Being a pastor in one of the few churches I know about where conservatives and liberals are able to worship together side by side, I really want to be careful about how I talk about controversial issues like this in public. I can totally understand where people are coming from who are angered by a government that doesn’t enforce its laws. Their anger at governmental dysfunction is absolutely legitimate and it’s completely unfair to call that racism. I also understand people saying that we need to have tightly regulated borders both for security reasons and for economic reasons. That’s perfectly reasonable.

Having studied the issue extensively, I do have to confess that I feel pretty strongly that the current immigration system is unfair (check out this helpful illustration of the current process if you’re interested). It also has been frustrating to me to see the statistics of how the US trade agreement NAFTA destroyed millions of jobs in the Mexican agricultural industry and pushed workers into migrating (see article). To be fair, there are reasons why we’re stuck with the immigration system we have and they’re not completely cynical (a fair immigration system would require a lot more overhead on the part of the government, for instance). Also some economists challenge the argument that NAFTA caused illegal immigration. So I can respect the fact that decent people are going to disagree with me on this issue.

However, just like Paul Bridges and my uncle Walter, I have spent enough time among undocumented immigrants to view some of them as part of my family. That’s why I cannot accept the way some people try to moralize this issue and say that undocumented immigrants are evil and sinful. It would be profoundly ungrateful for me to say that it’s sinful for people born on the south side of a river in the desert to cross that river to the side that I was born on so their children could have the same chance of a decent life that I do. I have privileges that I did not earn, so who am I to say that another person doesn’t deserve them because of where they were born?

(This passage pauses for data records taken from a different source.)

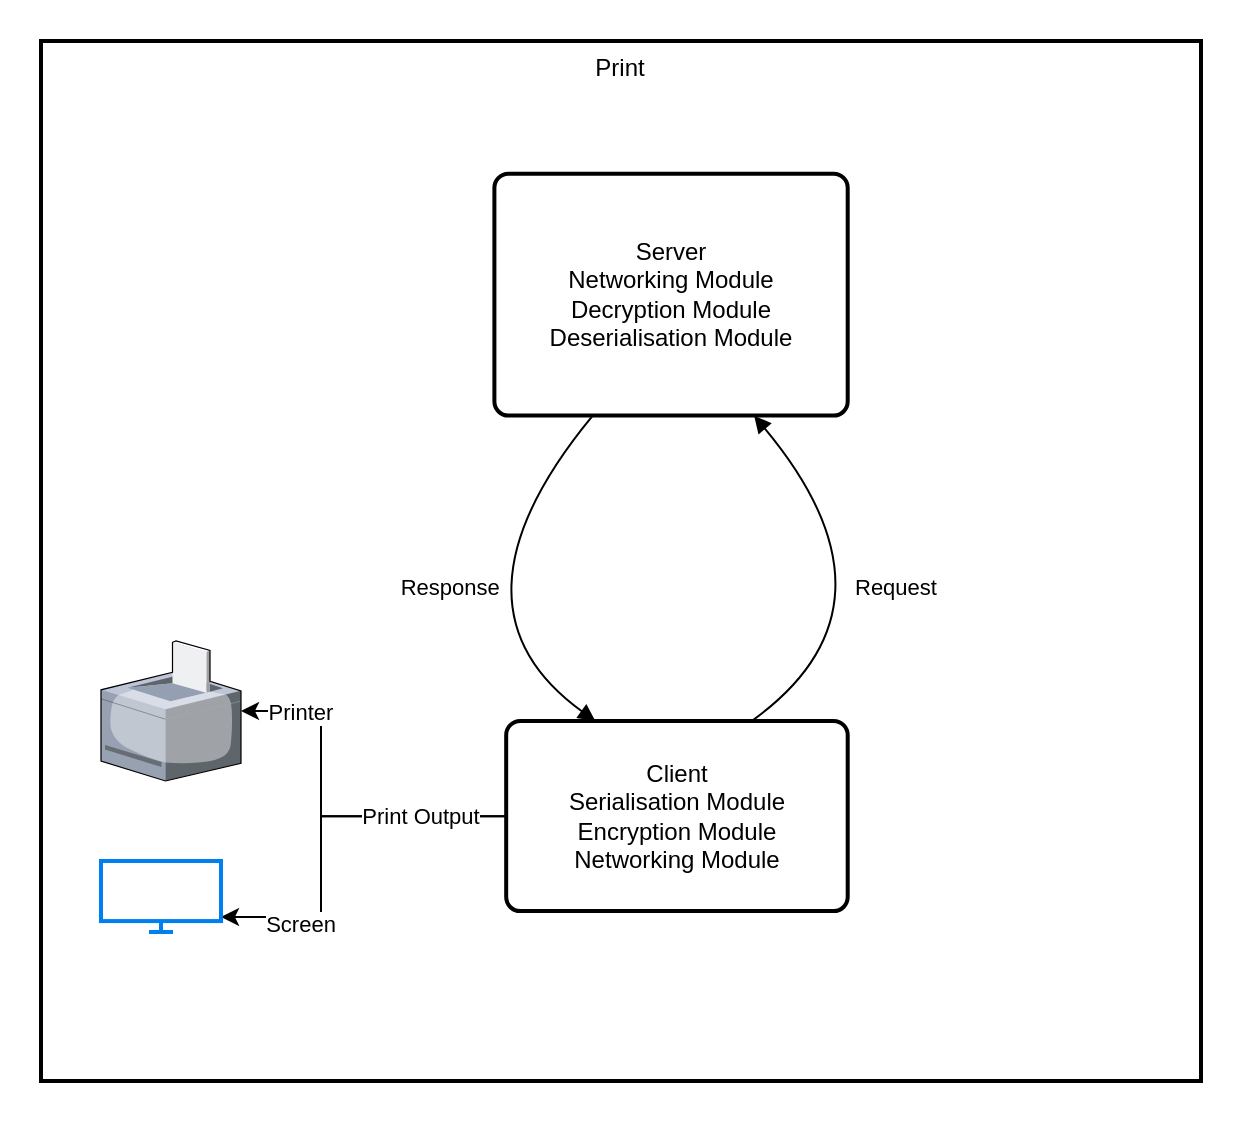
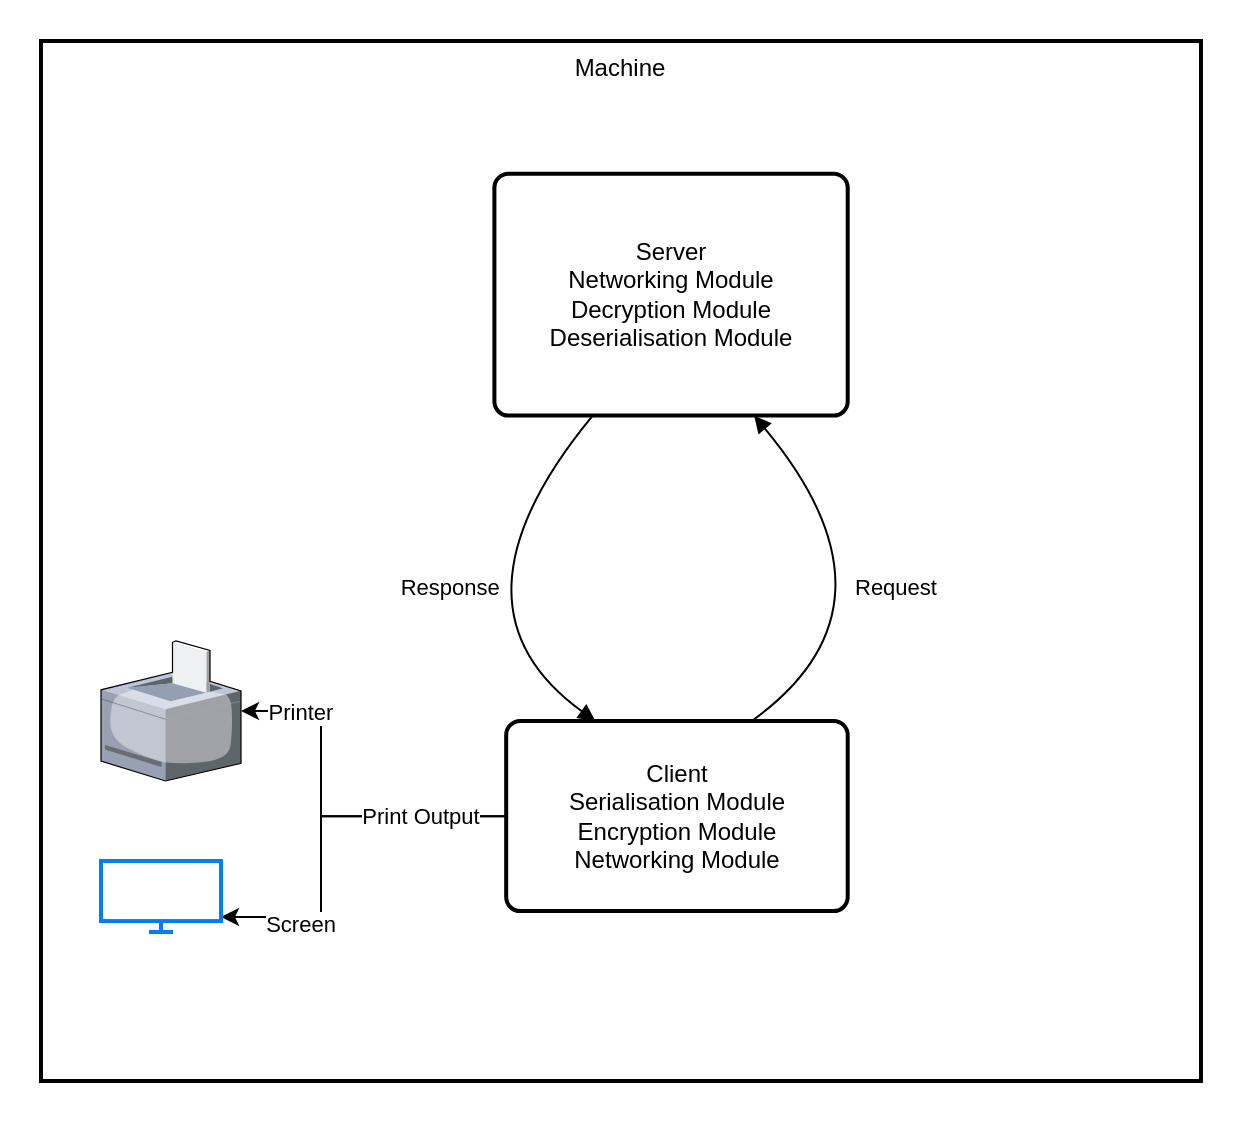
  <mxCell id="0" />
  <mxCell id="1" parent="0" />
- <mxCell id="2" value="Print" style="whiteSpace=wrap;strokeWidth=2;verticalAlign=top;" parent="1" vertex="1"><mxGeometry x="20" y="20" width="580" height="520" as="geometry" /></mxCell>
+ <mxCell id="2" value="Machine" style="whiteSpace=wrap;strokeWidth=2;verticalAlign=top;" parent="1" vertex="1"><mxGeometry x="20" y="20" width="580" height="520" as="geometry" /></mxCell>
  <mxCell id="3" value="Server&#10;Networking Module&#10;Decryption Module&#10;Deserialisation Module" style="rounded=1;absoluteArcSize=1;arcSize=14;whiteSpace=wrap;strokeWidth=2;fontStyle=0" parent="2" vertex="1"><mxGeometry x="226.703" y="66.383" width="176.648" height="120.928" as="geometry" /></mxCell>
  <mxCell id="4" style="edgeStyle=orthogonalEdgeStyle;rounded=0;orthogonalLoop=1;jettySize=auto;html=1;" edge="1" parent="2" source="6" target="9"><mxGeometry relative="1" as="geometry"><Array as="points"><mxPoint x="140" y="388" /><mxPoint x="140" y="438" /></Array></mxGeometry></mxCell>
  <mxCell id="5" value="Screen" style="edgeLabel;html=1;align=center;verticalAlign=middle;resizable=0;points=[];" vertex="1" connectable="0" parent="4"><mxGeometry x="0.582" y="3" relative="1" as="geometry"><mxPoint as="offset" /></mxGeometry></mxCell>
  <mxCell id="6" value="Client&#10;Serialisation Module&#10;Encryption Module&#10;Networking Module" style="rounded=1;absoluteArcSize=1;arcSize=14;whiteSpace=wrap;strokeWidth=2;" parent="2" vertex="1"><mxGeometry x="232.589" y="339.999" width="170.761" height="95.054" as="geometry" /></mxCell>
  <mxCell id="7" value="Request" style="curved=1;startArrow=none;endArrow=block;exitX=0.719;exitY=0;entryX=0.728;entryY=0.985;" parent="2" source="6" target="3" edge="1"><mxGeometry relative="1" as="geometry"><Array as="points"><mxPoint x="435.736" y="282.366" /></Array></mxGeometry></mxCell>
  <mxCell id="8" value="Response" style="curved=1;startArrow=none;endArrow=block;exitX=0.285;exitY=0.985;entryX=0.261;entryY=0;" parent="2" source="3" target="6" edge="1"><mxGeometry relative="1" as="geometry"><Array as="points"><mxPoint x="197.259" y="282.366" /></Array></mxGeometry></mxCell>
  <mxCell id="9" value="" style="html=1;verticalLabelPosition=bottom;align=center;labelBackgroundColor=#ffffff;verticalAlign=top;strokeWidth=2;strokeColor=#0080F0;shadow=0;dashed=0;shape=mxgraph.ios7.icons.monitor;" vertex="1" parent="2"><mxGeometry x="30" y="410" width="60" height="35.5" as="geometry" /></mxCell>
  <mxCell id="10" value="" style="verticalLabelPosition=bottom;sketch=0;aspect=fixed;html=1;verticalAlign=top;strokeColor=none;align=center;outlineConnect=0;shape=mxgraph.citrix.printer;" vertex="1" parent="2"><mxGeometry x="30" y="300" width="70" height="70" as="geometry" /></mxCell>
  <mxCell id="11" style="edgeStyle=orthogonalEdgeStyle;rounded=0;orthogonalLoop=1;jettySize=auto;html=1;" edge="1" parent="2" source="6" target="10"><mxGeometry relative="1" as="geometry"><Array as="points"><mxPoint x="140" y="388" /><mxPoint x="140" y="335" /></Array></mxGeometry></mxCell>
  <mxCell id="12" value="Print Output" style="edgeLabel;html=1;align=center;verticalAlign=middle;resizable=0;points=[];" vertex="1" connectable="0" parent="11"><mxGeometry x="-0.654" relative="1" as="geometry"><mxPoint x="-11" as="offset" /></mxGeometry></mxCell>
  <mxCell id="13" value="Printer" style="edgeLabel;html=1;align=center;verticalAlign=middle;resizable=0;points=[];" vertex="1" connectable="0" parent="11"><mxGeometry x="0.685" relative="1" as="geometry"><mxPoint as="offset" /></mxGeometry></mxCell>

As with a lot of other issues, you feel differently when you actually know people whom the issue concerns instead of thinking about it completely according to abstract principles. It’s very natural and entirely Christian to wish for the well-being of people you care about, even if they’ve broken the law. God’s law is to love your neighbor as yourself. When God’s law conflicts with human law, we should follow God’s law. Whatever else is true, I know that as a Christian, I belong first and foremost to the kingdom of God. My allegiance to American laws is subordinate to my allegiance to God and is only relevant insofar as it serves the purposes of God’s kingdom. I follow the law of the land because to do otherwise in most cases would be to blaspheme the name of the God I’m supposed to represent and harm my witness to others as a Christian.

With respect to God’s kingdom, I am an illegal alien washed clean by the Rio Grande of my baptism and legalized only by the unmerited amnesty of Christ’s blood, which is my green-card. None of us are not illegal aliens in God’s kingdom because none of us deserve to be there, but the only way to forfeit the heavenly citizenship God freely offers us is to live as though we are the kingdom’s rightful citizens and don’t need Christ’s amnesty. When I judge undocumented immigrants for chasing after privileges I have that I do not deserve any more than they, I am acting like the unmerciful servant in Jesus’ parable and cultivating a presumptuously ungrateful attitude that is eternally hazardous.

God bless Paul Bridges for his beautiful Christian witness! I disagree with the current immigration laws myself, but you don’t have to abandon your belief in even those laws to love unconditionally the people that break them.